The Obama administration this week got a warning shot across its bow against structuring a bank resuce plan that would amount to yet another taxpayer subsidy of the wealthy. It’s a shot that progressives who have the administration’s ear on economic policy need to echo.

That shot was fired when Treasury Secretary Timothy Geithner was grilled before the Congressional Oversight Panel on Tuesday. The panel is probing the federal government’s financial rescue efforts.

Damon Silvers, associate general counsel for the AFL-CIO and a member of the panel, zeroed in on the administration’s plans for a Public-Private Investment Program, which would buy up so-called “toxic assets” from financial institutions, using a mix of taxpayer and private-investor dollars. The program is envisioned as a way to get bad and questionable loans off the books of troubled banks in exchange for cash the banks can use to make loans and restore themselves and the economy to health.
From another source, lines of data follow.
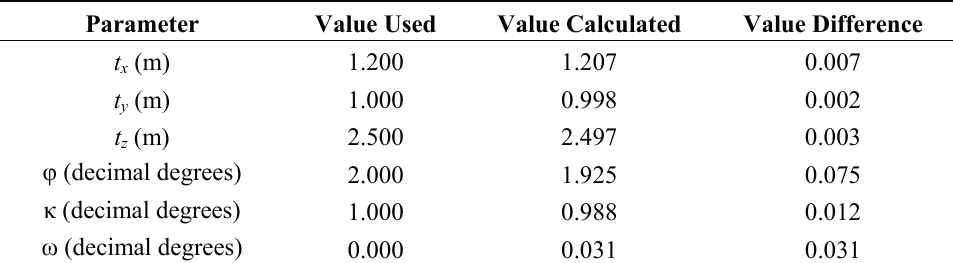
Table 2. Statistical numerical values of the Iterative Closest Point (ICP) process on point clouds (covering approximately 100 m 2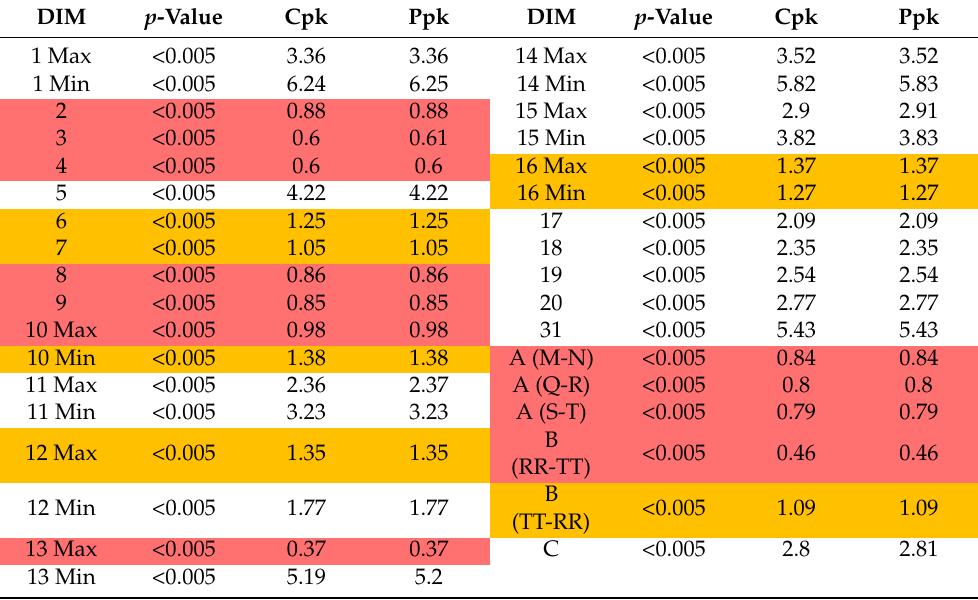
Figure 13. Plot of capability index for all DIMs. Thorough analysis of the capability index showed that only 11 DIMs have low capa- bility (capability index ≤ 1), which accounts for 31.4% of the total 35 DIMs. Only seven DIMs showed good capability (1 < capability index ≤ 1.67). The DIMs with low capability were analyzed on a case-by-case basis and the following conclusions were derived after discussion with the process engineers: DIM 2 and 10 MAX had an outlier, DIM 13 MAX had very narrow limits which made it a critical dimension, DIM 3, 4, 9, and B (RR-TT) might have had the wrong machine setup and plenty of variation was observed for DIM 8, A (M-N), A (Q-R), and A (S-T) due to unknown reasons. The histograms for the 11 DIMs with low capabilities are shown in Figure 14.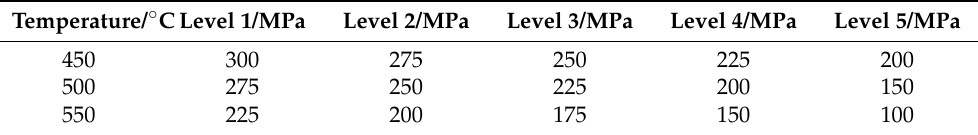
Figure 3. Schematic diagram of creep test sample size. Table 2. Different load levels for creep tests. Table 2. Different load levels for creep tests.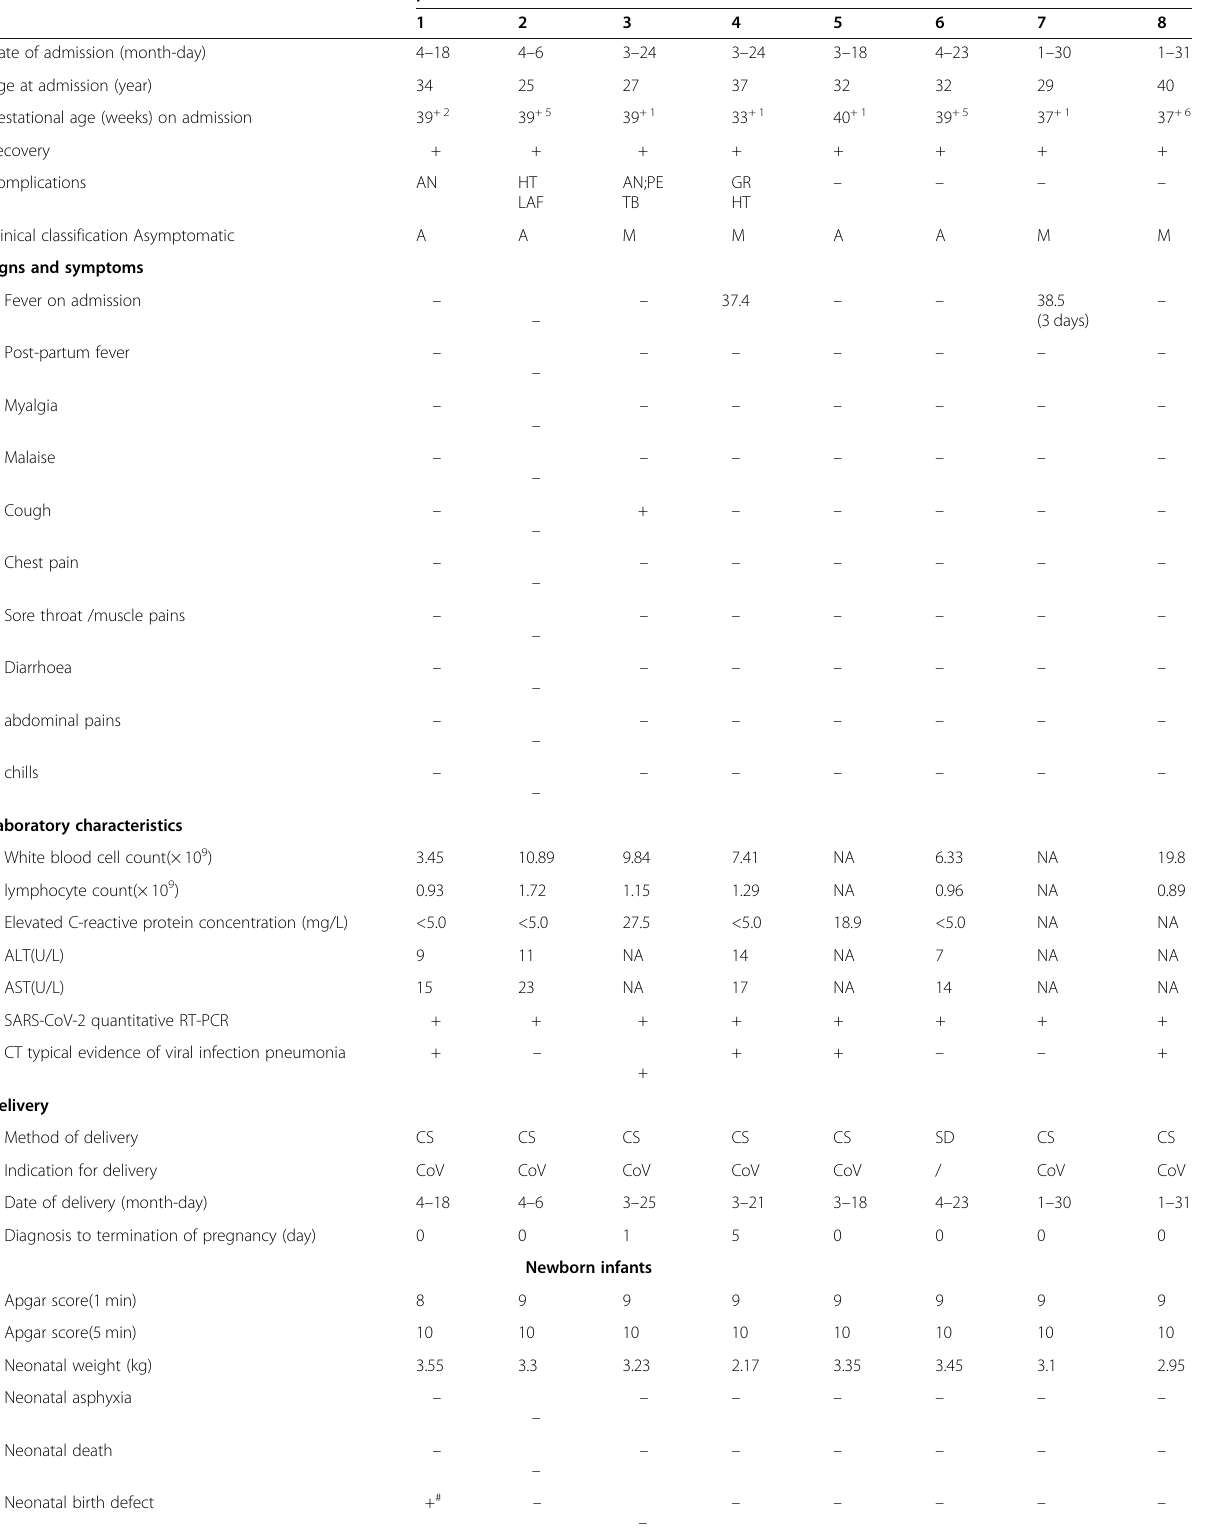
Table 1 Demographical and clinical characteristics of the recovered COVID-19 infected pregnant women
When the economy recovers, the “toxic assets” could increase in value enough that they are no longer toxic, earning the investors and taxpayers a profit.

PODCAST

Damon Silvers, associate general counsel of the AFL-CIO, explains his reservations about a plan by Treasury Secretary Timothy Geithner to buy up so-called toxic assets from troubled financial institutions.

The question, as Silvers puts it in this interview, is who bears the losses and who earns the profits, and whether a government program is being used to transfer wealth from working people to Wall Street.

During the panel hearing Silvers displayed charts that showed how a public-private investment program could end up being a bad deal for taxpayers. In one scenario, a financial institution puts up as little as 7 percent of the cost of a toxic asset, while the government puts up the other 93 percent. And even that 7 percent could be taxpayer money drawn from the federal government’s Wall Street bailout efforts. But even though taxpayers put up between 93 percent to 100 percent of the value of the asset, they would stand to gain only 50 percent of the profit. Taxpayers would, however, end up bearing most of the loss if the value of the asset dropped.

Geithner challenged Silvers interpretation of how the program would work, but Silvers stands by it.

“You’ve got to ask the investors in the banks to bear as much of the losses as possible consistent with keeping the financial system stable,” Silvers said. After all, that’s how a market economy works. In particular, “that’s the reality that working people are living through, that when things go bad in a market economy, individuals suffer.”

The message that Geithner needs to hear, Silvers says, is that investors who reap the benefits of the upside should also be prepared to bear the risks of the downside.

The Treasury Department has set a deadline of Friday for soliciting participation in the program.